In the descriptive analyses, we reported the weighted frequency of disease-associated activity loss as a proportion (%) with a 95% confidence interval (CI). In the hypothesis’s tests, we utilized binary logistic regression models to assess the relationship between the healthy lifestyle scores (“predictor”) and presence of headache-associated activity loss (outcome). Separate logistic regression models estimated the associations between each one of the six factors of the healthy lifestyle score and headache-associated activity loss. In these models, each factor was categorized based on the adherence levels low (set as reference), moderate, and high. The results are presented as odds ratios (OR) and 95% confidence intervals (95% CI). The no activity loss group was set as the reference group.
Crude and adjusted models were fitted to assess the independent effect of the healthy lifestyle score on headache-associated activity loss. The adjusted models controlled for the effect of age, sex, skin color, marital status, educational attainment, household income, housing place, region, and labor force status. All regression models used survey weights to account for unequal selection probabilities, non-response, and post-stratification adjustments.
To identify possible non-linear relationships between the healthy lifestyle scores and headache-associated activity loss that cannot be verified using linear regression models, we modeled these relationships using restricted cubic splines with 4 knots positioned at the 5th, 35th, 65th, and 95th percentiles of healthy lifestyle scores, following Harrell´s method [44]. Reference values for healthy lifestyle scores (0 to 14) were set at 9 points, which was the whole sample´s median value.

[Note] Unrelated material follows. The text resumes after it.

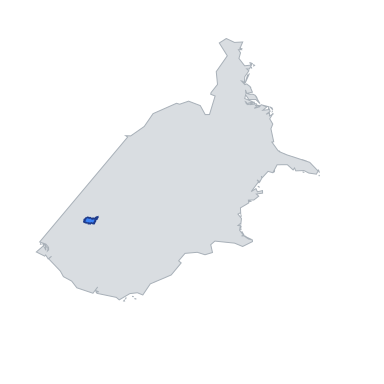 location of Beaverhead, Montana, United States of America, rotated 310°
{"feature_id": "52423323B11002176870348", "entity_name": "Beaverhead", "entity_type": "district", "adm_level": 2, "iso_a3": "USA", "parent_name": "United States of America", "parent_adm1": "Montana", "projection": "equal_earth", "projection_center": [-112.883, 45.148], "detail": "fine", "context": "in_parent", "style": "filled", "palette": "blue", "viewbox_px": 384, "rotation_deg": 310, "n_neighbors": 0, "source": "geoboundaries", "source_scale": "gbopen_adm2", "svg_char_len": 5935}
<svg xmlns="http://www.w3.org/2000/svg" viewBox="0 0 384 384"><g transform="rotate(310 192 192)"><path d="M299.8,133.2L319.0,131.5L323.7,117.1L331.6,119.6L333.9,128.4L339.5,134.4L332.6,136.5L332.6,138.2L330.9,136.1L329.8,139.7L324.5,142.1L322.5,151.2L326.6,155.1L328.7,154.6L327.8,152.9L328.6,153.7L329.2,155.6L323.1,156.9L321.5,154.8L321.4,157.7L314.2,158.3L309.3,162.0L309.5,159.9L308.8,158.5L308.2,163.5L309.9,164.4L310.1,168.6L307.3,174.1L302.8,170.7L304.6,167.3L302.3,169.7L304.0,173.5L306.0,175.7L306.7,178.2L303.4,187.2L303.9,181.5L299.4,176.2L300.9,170.6L297.5,172.3L300.1,180.5L296.2,178.0L295.0,178.3L295.7,175.7L295.5,174.9L294.6,176.9L294.8,178.7L300.8,181.9L299.8,183.4L296.9,180.5L295.9,180.0L299.5,183.5L300.9,184.2L300.4,186.3L298.6,184.7L301.6,187.9L301.1,188.3L299.6,186.7L296.1,185.9L300.7,189.0L303.3,188.9L307.0,196.7L303.9,190.7L305.2,194.6L300.1,193.7L304.2,197.6L305.8,196.5L304.1,200.0L299.2,198.8L302.3,200.6L300.1,202.4L303.2,203.7L298.0,204.5L296.0,210.2L291.2,211.8L283.0,222.3L281.6,221.1L279.1,230.8L279.1,233.2L281.4,240.7L290.4,263.1L289.1,275.1L285.6,275.8L281.6,269.3L280.4,264.0L274.9,257.9L276.3,255.1L273.9,255.3L274.2,247.5L267.6,239.7L258.7,241.5L256.7,237.0L247.8,236.6L248.8,234.9L247.4,236.6L243.4,237.4L243.1,234.0L242.6,236.4L230.4,237.1L235.7,238.8L234.2,242.0L238.4,245.1L236.5,246.8L231.8,242.6L231.7,245.8L225.6,244.5L222.0,240.4L220.1,242.5L211.0,239.3L206.2,243.7L207.4,242.5L204.6,241.4L203.5,246.9L198.3,250.4L199.5,249.4L195.9,248.8L197.3,250.7L193.3,253.0L192.0,259.2L190.1,258.2L191.7,259.8L192.3,265.5L194.1,269.0L192.9,270.2L182.8,265.8L180.2,257.5L169.1,241.1L163.7,240.2L158.8,246.6L152.3,242.3L149.2,234.8L140.5,226.1L130.7,226.0L130.7,229.3L115.1,229.4L94.8,219.1L81.5,220.5L79.7,214.9L74.2,209.7L62.6,205.6L62.6,201.7L53.3,184.4L53.7,182.6L55.6,184.8L54.5,181.1L58.7,180.8L50.8,181.2L44.6,165.4L46.4,157.1L44.5,147.9L46.8,142.0L48.7,125.2L52.5,125.7L48.3,124.8L49.7,120.4L48.2,120.4L46.0,111.3L55.5,112.8L53.4,117.6L56.7,114.2L56.2,118.2L53.9,119.2L55.5,119.4L57.4,117.7L58.2,113.6L55.8,107.4L192.7,107.4L192.5,105.0L195.6,109.0L211.5,113.3L227.0,111.8L250.0,123.1L251.3,126.1L259.4,131.0L263.5,142.8L259.8,152.4L262.6,155.6L280.4,148.0L278.9,143.5L280.4,142.7L290.8,142.4L299.8,133.2ZM316.8,160.4L319.8,159.8L309.2,162.8L317.8,159.2L316.8,160.4ZM56.4,111.2L57.5,113.8L57.4,114.2L55.7,112.3L56.4,111.2ZM193.9,268.0L192.4,263.0L192.3,260.2L192.6,263.1L193.9,268.0ZM333.4,136.9L333.7,138.2L333.1,137.9L333.4,136.9ZM222.2,241.8L222.5,243.0L221.4,242.1L222.2,241.8ZM67.0,210.0L68.4,209.4L68.5,209.6L67.0,210.0ZM65.6,209.6L65.1,210.4L64.6,209.7L65.6,209.6ZM326.0,157.1L325.3,158.0L325.1,157.8L326.0,157.1ZM192.9,257.6L192.3,259.8L193.9,255.4L192.9,257.6ZM287.7,255.7L289.4,260.1L287.4,255.2L287.7,255.7ZM73.8,213.6L74.4,214.7L73.7,213.7L73.8,213.6ZM289.7,275.7L288.7,277.2L290.3,274.2L289.7,275.7ZM307.8,199.3L306.9,201.0L307.3,197.0L307.8,199.3ZM55.2,109.2L55.1,109.9L54.6,109.5L55.2,109.2ZM197.4,251.6L195.5,252.6L197.4,251.2L197.4,251.6ZM329.1,157.5L329.3,158.5L328.3,158.3L329.1,157.5ZM73.7,216.8L74.2,218.2L73.5,217.0L73.7,216.8ZM195.1,253.4L194.3,254.0L194.9,253.1L195.1,253.4ZM306.4,179.9L305.5,182.1L306.5,179.1L306.4,179.9ZM205.6,244.7L204.4,245.6L206.2,244.1L205.6,244.7ZM279.5,232.0L279.4,233.8L279.2,232.5L279.5,232.0ZM303.7,204.0L303.3,204.3L304.4,203.0L303.7,204.0ZM261.9,241.2L260.5,242.1L259.9,241.9L261.9,241.2ZM242.8,237.1L242.5,237.4L241.7,237.4L242.8,237.1ZM278.8,264.2L279.1,265.5L278.5,263.9L278.8,264.2ZM239.1,239.7L238.9,240.8L238.7,238.7L239.1,239.7ZM286.5,278.9L285.7,279.0L286.9,278.6L286.5,278.9ZM309.9,169.4L309.5,170.4L310.0,168.9L309.9,169.4ZM306.0,201.3L305.5,201.7L305.4,201.7L306.0,201.3Z" fill="#d9dde1" stroke="#a8b0b8" stroke-width="1"/><path d="M105.2,137.4L105.3,137.3L105.2,137.2L105.3,136.8L105.4,136.7L105.6,136.6L105.8,136.5L106.0,136.6L106.3,136.6L106.5,136.7L106.8,136.7L106.8,136.8L107.0,136.7L107.2,136.8L107.4,136.9L107.5,136.8L107.6,136.7L107.6,136.4L107.8,136.3L107.8,136.2L108.1,136.1L108.3,136.2L108.2,136.2L108.3,136.3L108.5,136.3L108.8,136.3L109.1,136.3L109.3,136.3L109.5,136.3L109.7,136.2L109.9,136.2L110.0,136.1L110.2,136.3L110.3,136.5L110.4,136.4L110.6,136.4L110.8,136.3L110.9,136.2L111.0,136.2L111.4,136.2L111.5,136.2L111.9,136.2L111.9,136.3L112.0,136.3L112.1,136.2L111.9,136.2L112.0,136.1L111.9,136.0L111.9,135.9L111.9,135.7L112.0,135.6L112.1,135.4L112.0,135.2L110.5,135.2L110.5,134.7L109.3,134.7L109.1,134.7L109.1,134.4L108.6,134.4L108.5,133.8L108.4,133.8L108.4,133.2L107.7,133.2L107.7,132.7L107.1,132.7L107.0,130.9L107.0,130.6L106.8,130.3L106.6,130.3L106.4,130.4L106.2,130.3L106.1,130.2L105.9,130.1L105.8,129.9L105.8,129.7L105.9,129.3L105.9,129.2L105.9,128.9L105.6,128.7L105.6,128.4L105.4,128.3L105.4,128.2L105.2,128.1L104.9,128.0L104.7,128.0L104.4,127.9L104.2,127.8L103.9,127.6L103.8,127.4L103.4,127.4L103.3,127.5L103.1,127.5L102.9,127.9L102.7,127.9L102.4,128.2L102.5,128.2L102.4,128.2L102.1,127.9L102.1,127.6L101.9,127.4L101.8,127.1L101.7,127.1L101.6,127.4L101.4,127.5L101.2,127.6L100.9,127.7L100.7,127.7L100.6,127.8L100.3,128.0L100.2,128.2L100.1,128.3L100.0,128.1L99.9,128.1L99.7,128.2L99.6,128.3L99.7,128.6L99.6,128.8L99.7,129.0L99.8,129.2L100.1,129.2L100.2,129.3L100.1,129.5L100.0,129.8L100.3,129.8L100.4,130.0L100.3,130.3L100.4,130.5L100.6,130.7L100.5,130.8L100.5,131.0L100.8,131.4L100.8,131.5L101.0,131.7L101.0,131.8L101.2,132.0L101.3,132.1L101.4,132.3L101.5,132.5L101.8,132.8L102.0,132.9L102.0,133.0L102.0,133.3L102.0,133.5L101.9,133.6L101.7,133.6L101.8,133.7L101.9,133.9L102.0,134.1L102.1,134.3L102.3,134.3L102.5,134.4L102.5,134.6L102.8,134.6L103.0,134.4L103.1,134.5L103.3,134.6L103.5,134.7L103.6,134.8L103.7,135.0L103.8,135.0L103.8,135.3L103.9,135.5L104.0,135.6L104.0,135.8L103.9,135.8L103.9,136.0L104.0,136.1L104.1,136.3L104.3,136.4L104.2,136.5L104.3,136.8L104.4,137.0L104.5,137.1L104.9,137.2L104.9,137.4L105.0,137.5L105.2,137.4L105.2,137.4Z" fill="#3b82f6" stroke="#1e3a8a" stroke-width="1.5"/></g></svg>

The regression models built for the cubic splines were also adjusted for age, sex, skin color, marital status, educational attainment, household income, housing place, region, and labor force status.
A type I error rate < 0.05 was accepted as statistically significant in all analyses. All analyses were conducted with Stata software (version 17.0, StataCorp LLC). Complex sampling design svy commands with weights for the non-response sample corrections and post-stratification adjustments were performed.